Stored data entries:
------------------------------------------------------------------------

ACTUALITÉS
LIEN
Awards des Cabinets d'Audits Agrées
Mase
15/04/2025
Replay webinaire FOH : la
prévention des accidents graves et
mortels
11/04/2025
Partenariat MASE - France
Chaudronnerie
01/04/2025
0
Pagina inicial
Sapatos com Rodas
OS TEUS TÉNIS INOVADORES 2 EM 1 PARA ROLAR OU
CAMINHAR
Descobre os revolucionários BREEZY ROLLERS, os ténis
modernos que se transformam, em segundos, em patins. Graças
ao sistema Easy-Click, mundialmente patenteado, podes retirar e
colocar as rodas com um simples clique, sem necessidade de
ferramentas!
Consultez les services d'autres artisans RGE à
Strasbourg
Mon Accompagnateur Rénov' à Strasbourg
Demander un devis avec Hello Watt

------------------------------------------------------------------------

WHAT YOU SHOULD DO.
Output exactly the lines between the one containing "Partenariat MASE - France" and the final line above, both inclusive.

ANSWER BOX.
Partenariat MASE - France
Chaudronnerie
01/04/2025
0
Pagina inicial
Sapatos com Rodas
OS TEUS TÉNIS INOVADORES 2 EM 1 PARA ROLAR OU
CAMINHAR
Descobre os revolucionários BREEZY ROLLERS, os ténis
modernos que se transformam, em segundos, em patins. Graças
ao sistema Easy-Click, mundialmente patenteado, podes retirar e
colocar as rodas com um simples clique, sem necessidade de
ferramentas!
Consultez les services d'autres artisans RGE à
Strasbourg
Mon Accompagnateur Rénov' à Strasbourg
Demander un devis avec Hello Watt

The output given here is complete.